Saved data entries

....................

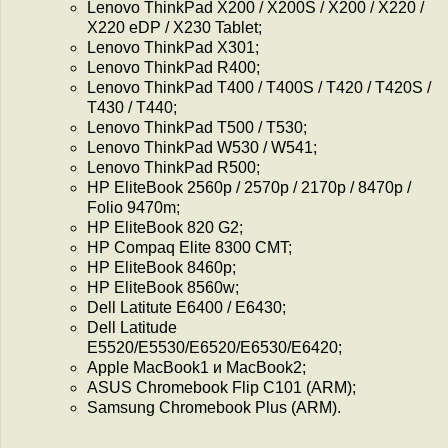
Lenovo ThinkPad X200 / X200S / X200 / X220 /
X220 eDP / X230 Tablet;
Lenovo ThinkPad X301;
Lenovo ThinkPad R400;
Lenovo ThinkPad T400 / T400S / T420 / T420S /
T430 / T440;
Lenovo ThinkPad T500 / T530;
Lenovo ThinkPad W530 / W541;
Lenovo ThinkPad R500;
HP EliteBook 2560p / 2570p / 2170p / 8470p /
Folio 9470m;
HP EliteBook 820 G2;
HP Compaq Elite 8300 CMT;
HP EliteBook 8460p;
HP EliteBook 8560w;
Dell Latitute E6400 / E6430;
Dell Latitude
E5520/E5530/E6520/E6530/E6420;
Apple MacBook1 и MacBook2;
ASUS Chromebook Flip C101 (ARM);
Samsung Chromebook Plus (ARM).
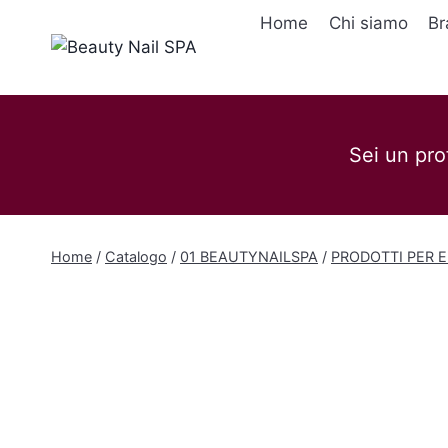
Salta
Home
Chi siamo
Br
al
contenuto
Sei un pro
Home
/
Catalogo
/
01 BEAUTYNAILSPA
/
PRODOTTI PER E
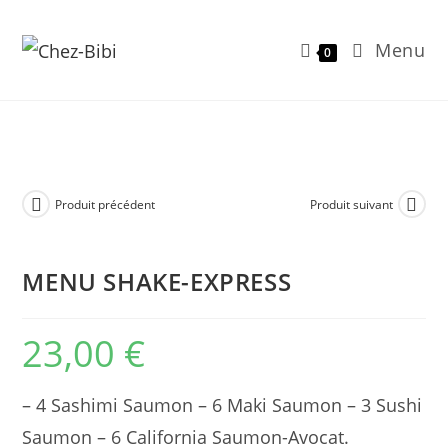
Menu
0
Skip
to
content
Produit précédent
Produit suivant
MENU SHAKE-EXPRESS
23,00
€
– 4 Sashimi Saumon – 6 Maki Saumon – 3 Sushi
Saumon – 6 California Saumon-Avocat.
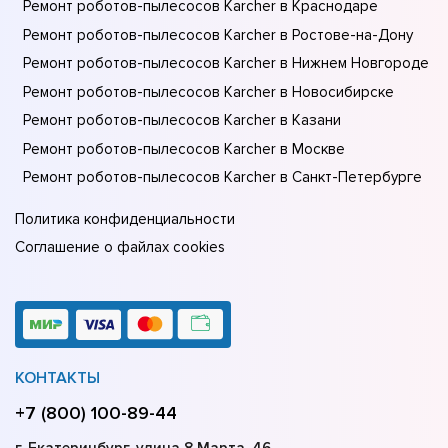
Ремонт роботов-пылесосов Karcher в Краснодаре
Ремонт роботов-пылесосов Karcher в Ростове-на-Донy
Ремонт роботов-пылесосов Karcher в Нижнем Новгороде
Ремонт роботов-пылесосов Karcher в Новосибирске
Ремонт роботов-пылесосов Karcher в Казани
Ремонт роботов-пылесосов Karcher в Москве
Ремонт роботов-пылесосов Karcher в Санкт-Петербурге
Политика конфиденциальности
Соглашение о файлах cookies
КОНТАКТЫ
+7 (800) 100-89-44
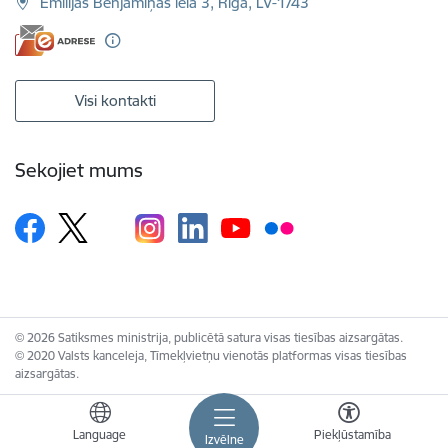
Emīlijas Benjamiņas iela 3, Rīga, LV-1743
Visi kontakti
Sekojiet mums
© 2026 Satiksmes ministrija, publicētā satura visas tiesības aizsargātas.
© 2020 Valsts kanceleja, Tīmekļvietņu vienotās platformas visas tiesības
aizsargātas.
Language
Piekļūstamība
Izvēlne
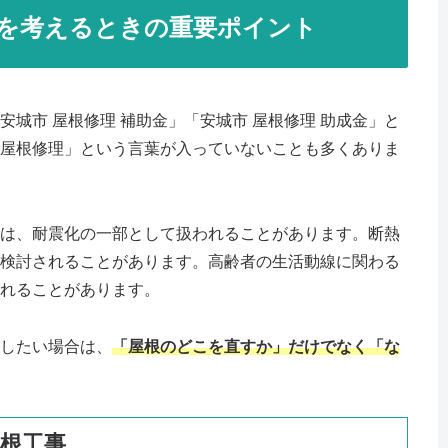
を考えるときの重要ポイント
城市 屋根修理 補助金」「安城市 屋根修理 助成金」と
屋根修理」という言葉が入っていないことも多くありま
は、耐震化の一部として扱われることがあります。断熱
検討されることがあります。高齢者の生活動線に関わる
れることがあります。
したい場合は、
「屋根のどこを直すか」だけでなく「な
根工事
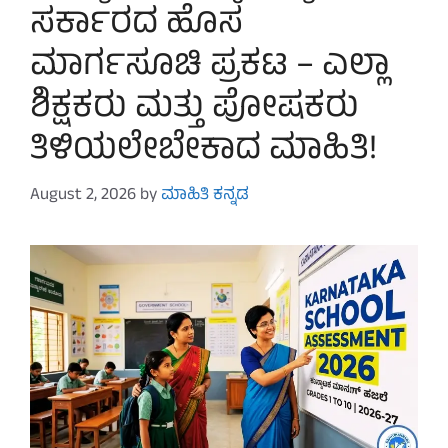
ಸರ್ಕಾರದ ಹೊಸ
ಮಾರ್ಗಸೂಚಿ ಪ್ರಕಟ – ಎಲ್ಲಾ
ಶಿಕ್ಷಕರು ಮತ್ತು ಪೋಷಕರು
ತಿಳಿಯಲೇಬೇಕಾದ ಮಾಹಿತಿ!
August 2, 2026
by
ಮಾಹಿತಿ ಕನ್ನಡ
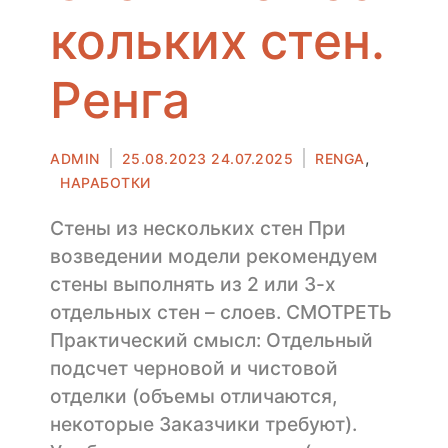
кольких стен.
Ренга
Автор
Опубликовано
,
ADMIN
25.08.2023
24.07.2025
RENGA
в
НАРАБОТКИ
Стены из нескольких стен При
возведении модели рекомендуем
стены выполнять из 2 или 3-х
отдельных стен – слоев. СМОТРЕТЬ
Практический смысл: Отдельный
подсчет черновой и чистовой
отделки (объемы отличаются,
некоторые Заказчики требуют).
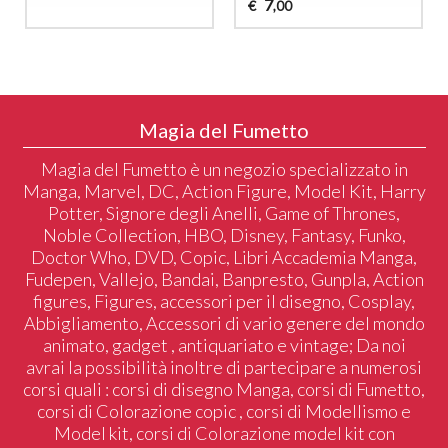
7
€
,00
Magia del Fumetto
Magia del Fumetto è un negozio specializzato in
Manga, Marvel, DC, Action Figure, Model Kit, Harry
Potter, Signore degli Anelli, Game of Thrones,
Noble Collection, HBO, Disney, Fantasy, Funko,
Doctor Who, DVD, Copic, Libri Accademia Manga,
Fudepen, Vallejo, Bandai, Banpresto, Gunpla, Action
figures, Figures, accessori per il disegno, Cosplay,
Abbigliamento, Accessori di vario genere del mondo
animato, gadget , antiquariato e vintage; Da noi
avrai la possibilità inoltre di partecipare a numerosi
corsi quali : corsi di disegno Manga, corsi di Fumetto,
corsi di Colorazione copic , corsi di Modellismo e
Model kit, corsi di Colorazione model kit con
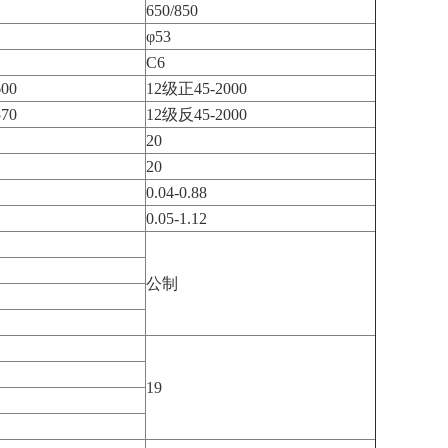
650/850
φ53
C6
00
12级正45-2000
70
12级反45-2000
20
20
0.04-0.88
0.05-1.12
公制
19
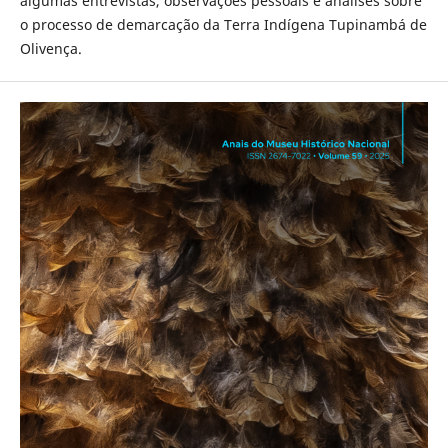
algumas entrevistas, observações pessoais e análises sobre
o processo de demarcação da Terra Indígena Tupinambá de
Olivença.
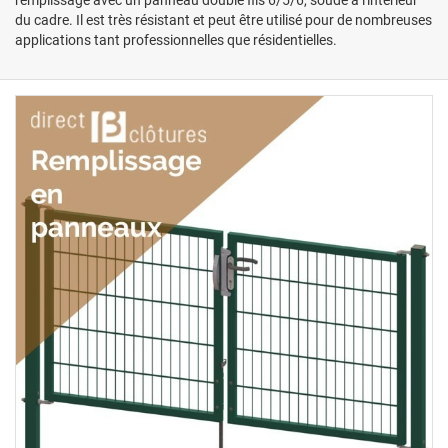
du cadre. Il est très résistant et peut être utilisé pour de nombreuses
applications tant professionnelles que résidentielles.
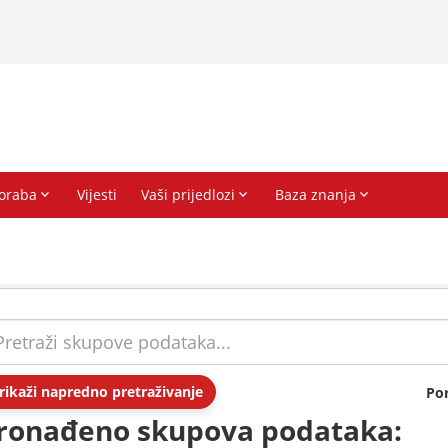
rikaži napredno pretraživanje
Po
ronađeno skupova podataka:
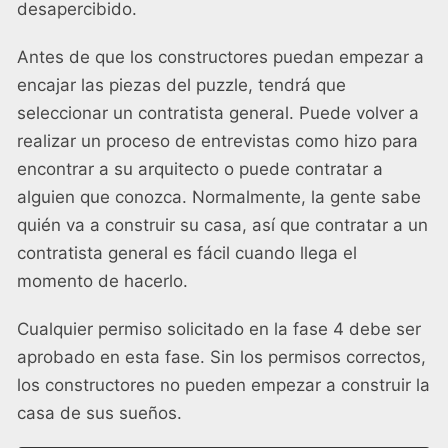
desapercibido.
Antes de que los constructores puedan empezar a
encajar las piezas del puzzle, tendrá que
seleccionar un contratista general. Puede volver a
realizar un proceso de entrevistas como hizo para
encontrar a su arquitecto o puede contratar a
alguien que conozca. Normalmente, la gente sabe
quién va a construir su casa, así que contratar a un
contratista general es fácil cuando llega el
momento de hacerlo.
Cualquier permiso solicitado en la fase 4 debe ser
aprobado en esta fase. Sin los permisos correctos,
los constructores no pueden empezar a construir la
casa de sus sueños.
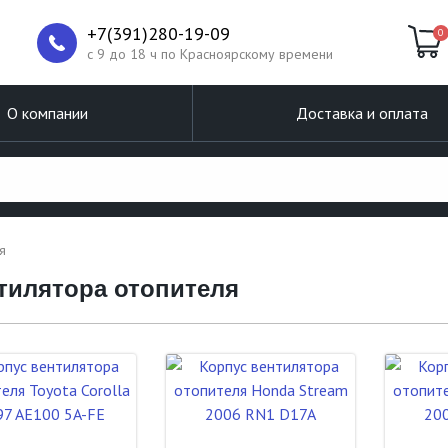
+7(391)280-19-09
0
c 9 до 18 ч по Красноярскому времени
О компании
Доставка и оплата
я
нтилятора отопителя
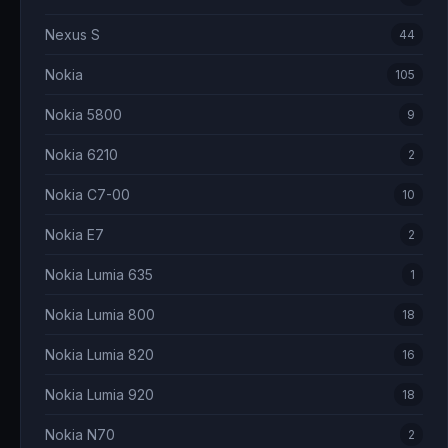
Nexus S
44
Nokia
105
Nokia 5800
9
Nokia 6210
2
Nokia C7-00
10
Nokia E7
2
Nokia Lumia 635
1
Nokia Lumia 800
18
Nokia Lumia 820
16
Nokia Lumia 920
18
Nokia N70
2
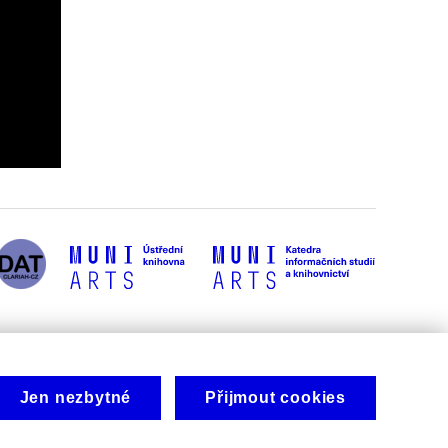
Jen nezbytné
Přijmout cookies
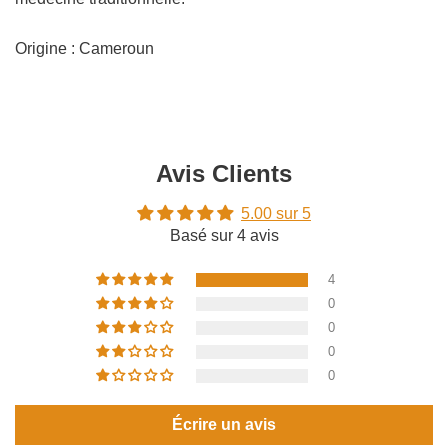
Origine : Cameroun
Avis Clients
5.00 sur 5
Basé sur 4 avis
4
0
0
0
0
Écrire un avis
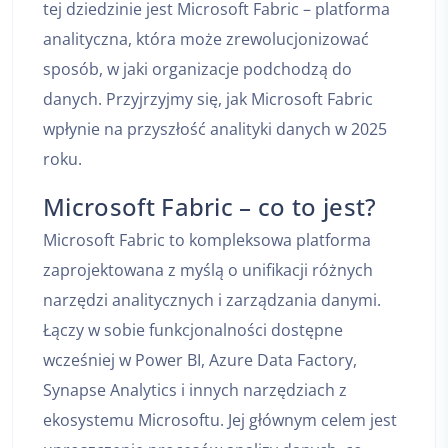
tej dziedzinie jest Microsoft Fabric – platforma
analityczna, która może zrewolucjonizować
sposób, w jaki organizacje podchodzą do
danych. Przyjrzyjmy się, jak Microsoft Fabric
wpłynie na przyszłość analityki danych w 2025
roku.
Microsoft Fabric – co to jest?
Microsoft Fabric to kompleksowa platforma
zaprojektowana z myślą o unifikacji różnych
narzędzi analitycznych i zarządzania danymi.
Łączy w sobie funkcjonalności dostępne
wcześniej w Power BI, Azure Data Factory,
Synapse Analytics i innych narzędziach z
ekosystemu Microsoftu. Jej głównym celem jest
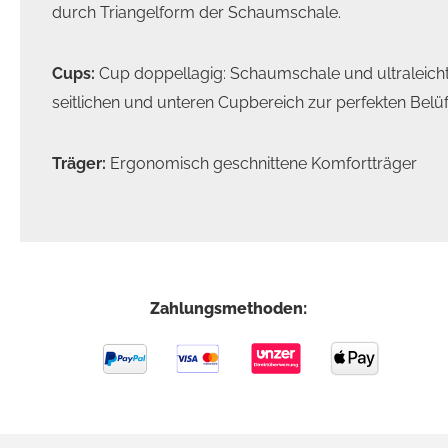
durch Triangelform der Schaumschale.
Cups:
Cup doppellagig: Schaumschale und ultraleicht
seitlichen und unteren Cupbereich zur perfekten Belü
Träger:
Ergonomisch geschnittene Komfortträger
Zahlungsmethoden:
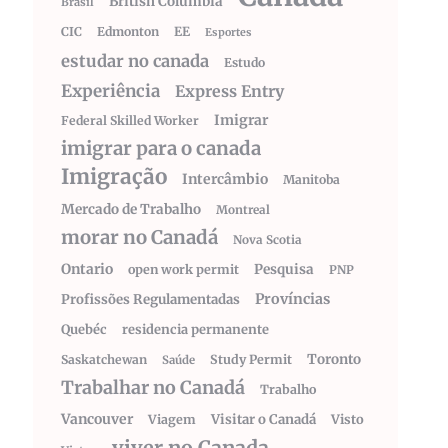
British Columbia
Brasil
CIC
Edmonton
EE
Esportes
estudar no canada
Estudo
Experiência
Express Entry
Imigrar
Federal Skilled Worker
imigrar para o canada
Imigração
Intercâmbio
Manitoba
Mercado de Trabalho
Montreal
morar no Canadá
Nova Scotia
Ontario
Pesquisa
open work permit
PNP
Províncias
Profissões Regulamentadas
Quebéc
residencia permanente
Toronto
Saskatchewan
Study Permit
Saúde
Trabalhar no Canadá
Trabalho
Vancouver
Visitar o Canadá
Visto
Viagem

....................

Arrange every line of text from the entries as a Markdown table with the columns Row and Line, giving each line a row number. Leave out the pictures and any blank lines.

### Task response
| Row | Line |
|---|---|
| 1 | Lenovo ThinkPad X200 / X200S / X200 / X220 / |
| 2 | X220 eDP / X230 Tablet; |
| 3 | Lenovo ThinkPad X301; |
| 4 | Lenovo ThinkPad R400; |
| 5 | Lenovo ThinkPad T400 / T400S / T420 / T420S / |
| 6 | T430 / T440; |
| 7 | Lenovo ThinkPad T500 / T530; |
| 8 | Lenovo ThinkPad W530 / W541; |
| 9 | Lenovo ThinkPad R500; |
| 10 | HP EliteBook 2560p / 2570p / 2170p / 8470p / |
| 11 | Folio 9470m; |
| 12 | HP EliteBook 820 G2; |
| 13 | HP Compaq Elite 8300 CMT; |
| 14 | HP EliteBook 8460p; |
| 15 | HP EliteBook 8560w; |
| 16 | Dell Latitute E6400 / E6430; |
| 17 | Dell Latitude |
| 18 | E5520/E5530/E6520/E6530/E6420; |
| 19 | Apple MacBook1 и MacBook2; |
| 20 | ASUS Chromebook Flip C101 (ARM); |
| 21 | Samsung Chromebook Plus (ARM). |
| 22 | Salta |
| 23 | Home |
| 24 | Chi siamo |
| 25 | Br |
| 26 | al |
| 27 | contenuto |
| 28 | Sei un pro |
| 29 | Home |
| 30 | / |
| 31 | Catalogo |
| 32 | / |
| 33 | 01 BEAUTYNAILSPA |
| 34 | / |
| 35 | PRODOTTI PER E |
| 36 | Menu |
| 37 | 0 |
| 38 | Skip |
| 39 | to |
| 40 | content |
| 41 | Produit précédent |
| 42 | Produit suivant |
| 43 | MENU SHAKE-EXPRESS |
| 44 | 23,00 |
| 45 | € |
| 46 | – 4 Sashimi Saumon – 6 Maki Saumon – 3 Sushi |
| 47 | Saumon – 6 California Saumon-Avocat. |
| 48 | Ремонт роботов-пылесосов Karcher в Краснодаре |
| 49 | Ремонт роботов-пылесосов Karcher в Ростове-на-Донy |
| 50 | Ремонт роботов-пылесосов Karcher в Нижнем Новгороде |
| 51 | Ремонт роботов-пылесосов Karcher в Новосибирске |
| 52 | Ремонт роботов-пылесосов Karcher в Казани |
| 53 | Ремонт роботов-пылесосов Karcher в Москве |
| 54 | Ремонт роботов-пылесосов Karcher в Санкт-Петербурге |
| 55 | Политика конфиденциальности |
| 56 | Соглашение о файлах cookies |
| 57 | КОНТАКТЫ |
| 58 | +7 (800) 100-89-44 |
| 59 | Emīlijas Benjamiņas iela 3, Rīga, LV-1743 |
| 60 | Visi kontakti |
| 61 | Sekojiet mums |
| 62 | © 2026 Satiksmes ministrija, publicētā satura visas tiesības aizsargātas. |
| 63 | © 2020 Valsts kanceleja, Tīmekļvietņu vienotās platformas visas tiesības |
| 64 | aizsargātas. |
| 65 | Language |
| 66 | Piekļūstamība |
| 67 | Izvēlne |
| 68 | を考えるときの重要ポイント |
| 69 | 城市 屋根修理 補助金」「安城市 屋根修理 助成金」と |
| 70 | 屋根修理」という言葉が入っていないことも多くありま |
| 71 | は、耐震化の一部として扱われることがあります。断熱 |
| 72 | 検討されることがあります。高齢者の生活動線に関わる |
| 73 | れることがあります。 |
| 74 | したい場合は、 |
| 75 | 「屋根のどこを直すか」だけでなく「な |
| 76 | 根工事 |
| 77 | ಸರ್ಕಾರದ ಹೊಸ |
| 78 | ಮಾರ್ಗಸೂಚಿ ಪ್ರಕಟ – ಎಲ್ಲಾ |
| 79 | ಶಿಕ್ಷಕರು ಮತ್ತು ಪೋಷಕರು |
| 80 | ತಿಳಿಯಲೇಬೇಕಾದ ಮಾಹಿತಿ! |
| 81 | August 2, 2026 |
| 82 | by |
| 83 | ಮಾಹಿತಿ ಕನ್ನಡ |
| 84 | кольких стен. |
| 85 | Ренга |
| 86 | Автор |
| 87 | Опубликовано |
| 88 | , |
| 89 | ADMIN |
| 90 | 25.08.2023 |
| 91 | 24.07.2025 |
| 92 | RENGA |
| 93 | в |
| 94 | НАРАБОТКИ |
| 95 | Стены из нескольких стен При |
| 96 | возведении модели рекомендуем |
| 97 | стены выполнять из 2 или 3-х |
| 98 | отдельных стен – слоев. СМОТРЕТЬ |
| 99 | Практический смысл: Отдельный |
| 100 | подсчет черновой и чистовой |
| 101 | отделки (объемы отличаются, |
| 102 | некоторые Заказчики требуют). |
| 103 | 7 |
| 104 | € |
| 105 | ,00 |
| 106 | Magia del Fumetto |
| 107 | Magia del Fumetto è un negozio specializzato in |
| 108 | Manga, Marvel, DC, Action Figure, Model Kit, Harry |
| 109 | Potter, Signore degli Anelli, Game of Thrones, |
| 110 | Noble Collection, HBO, Disney, Fantasy, Funko, |
| 111 | Doctor Who, DVD, Copic, Libri Accademia Manga, |
| 112 | Fudepen, Vallejo, Bandai, Banpresto, Gunpla, Action |
| 113 | figures, Figures, accessori per il disegno, Cosplay, |
| 114 | Abbigliamento, Accessori di vario genere del mondo |
| 115 | animato, gadget , antiquariato e vintage; Da noi |
| 116 | avrai la possibilità inoltre di partecipare a numerosi |
| 117 | corsi quali : corsi di disegno Manga, corsi di Fumetto, |
| 118 | corsi di Colorazione copic , corsi di Modellismo e |
| 119 | Model kit, corsi di Colorazione model kit con |
| 120 | 650/850 |
| 121 | φ53 |
| 122 | C6 |
| 123 | 00 |
| 124 | 12级正45-2000 |
| 125 | 70 |
| 126 | 12级反45-2000 |
| 127 | 20 |
| 128 | 20 |
| 129 | 0.04-0.88 |
| 130 | 0.05-1.12 |
| 131 | 公制 |
| 132 | 19 |
| 133 | algumas entrevistas, observações pessoais e análises sobre |
| 134 | o processo de demarcação da Terra Indígena Tupinambá de |
| 135 | Olivença. |
| 136 | du cadre. Il est très résistant et peut être utilisé pour de nombreuses |
| 137 | applications tant professionnelles que résidentielles. |
| 138 | rikaži napredno pretraživanje |
| 139 | Po |
| 140 | ronađeno skupova podataka: |
| 141 | desapercibido. |
| 142 | Antes de que los constructores puedan empezar a |
| 143 | encajar las piezas del puzzle, tendrá que |
| 144 | seleccionar un contratista general. Puede volver a |
| 145 | realizar un proceso de entrevistas como hizo para |
| 146 | encontrar a su arquitecto o puede contratar a |
| 147 | alguien que conozca. Normalmente, la gente sabe |
| 148 | quién va a construir su casa, así que contratar a un |
| 149 | contratista general es fácil cuando llega el |
| 150 | momento de hacerlo. |
| 151 | Cualquier permiso solicitado en la fase 4 debe ser |
| 152 | aprobado en esta fase. Sin los permisos correctos, |
| 153 | los constructores no pueden empezar a construir la |
| 154 | casa de sus sueños. |
| 155 | +7(391)280-19-09 |
| 156 | 0 |
| 157 | c 9 до 18 ч по Красноярскому времени |
| 158 | О компании |
| 159 | Доставка и оплата |
| 160 | я |
| 161 | нтилятора отопителя |
| 162 | Nexus S |
| 163 | 44 |
| 164 | Nokia |
| 165 | 105 |
| 166 | Nokia 5800 |
| 167 | 9 |
| 168 | Nokia 6210 |
| 169 | 2 |
| 170 | Nokia C7-00 |
| 171 | 10 |
| 172 | Nokia E7 |
| 173 | 2 |
| 174 | Nokia Lumia 635 |
| 175 | 1 |
| 176 | Nokia Lumia 800 |
| 177 | 18 |
| 178 | Nokia Lumia 820 |
| 179 | 16 |
| 180 | Nokia Lumia 920 |
| 181 | 18 |
| 182 | Nokia N70 |
| 183 | 2 |
| 184 | Jen nezbytné |
| 185 | Přijmout cookies |
| 186 | Origine : Cameroun |
| 187 | Avis Clients |
| 188 | 5.00 sur 5 |
| 189 | Basé sur 4 avis |
| 190 | 4 |
| 191 | 0 |
| 192 | 0 |
| 193 | 0 |
| 194 | 0 |
| 195 | Écrire un avis |
| 196 | tej dziedzinie jest Microsoft Fabric – platforma |
| 197 | analityczna, która może zrewolucjonizować |
| 198 | sposób, w jaki organizacje podchodzą do |
| 199 | danych. Przyjrzyjmy się, jak Microsoft Fabric |
| 200 | wpłynie na przyszłość analityki danych w 2025 |
| 201 | roku. |
| 202 | Microsoft Fabric – co to jest? |
| 203 | Microsoft Fabric to kompleksowa platforma |
| 204 | zaprojektowana z myślą o unifikacji różnych |
| 205 | narzędzi analitycznych i zarządzania danymi. |
| 206 | Łączy w sobie funkcjonalności dostępne |
| 207 | wcześniej w Power BI, Azure Data Factory, |
| 208 | Synapse Analytics i innych narzędziach z |
| 209 | ekosystemu Microsoftu. Jej głównym celem jest |
| 210 | durch Triangelform der Schaumschale. |
| 211 | Cups: |
| 212 | Cup doppellagig: Schaumschale und ultraleicht |
| 213 | seitlichen und unteren Cupbereich zur perfekten Belü |
| 214 | Träger: |
| 215 | Ergonomisch geschnittene Komfortträger |
| 216 | Zahlungsmethoden: |
| 217 | British Columbia |
| 218 | Brasil |
| 219 | CIC |
| 220 | Edmonton |
| 221 | EE |
| 222 | Esportes |
| 223 | estudar no canada |
| 224 | Estudo |
| 225 | Experiência |
| 226 | Express Entry |
| 227 | Imigrar |
| 228 | Federal Skilled Worker |
| 229 | imigrar para o canada |
| 230 | Imigração |
| 231 | Intercâmbio |
| 232 | Manitoba |
| 233 | Mercado de Trabalho |
| 234 | Montreal |
| 235 | morar no Canadá |
| 236 | Nova Scotia |
| 237 | Ontario |
| 238 | Pesquisa |
| 239 | open work permit |
| 240 | PNP |
| 241 | Províncias |
| 242 | Profissões Regulamentadas |
| 243 | Quebéc |
| 244 | residencia permanente |
| 245 | Toronto |
| 246 | Saskatchewan |
| 247 | Study Permit |
| 248 | Saúde |
| 249 | Trabalhar no Canadá |
| 250 | Trabalho |
| 251 | Vancouver |
| 252 | Visitar o Canadá |
| 253 | Visto |
| 254 | Viagem |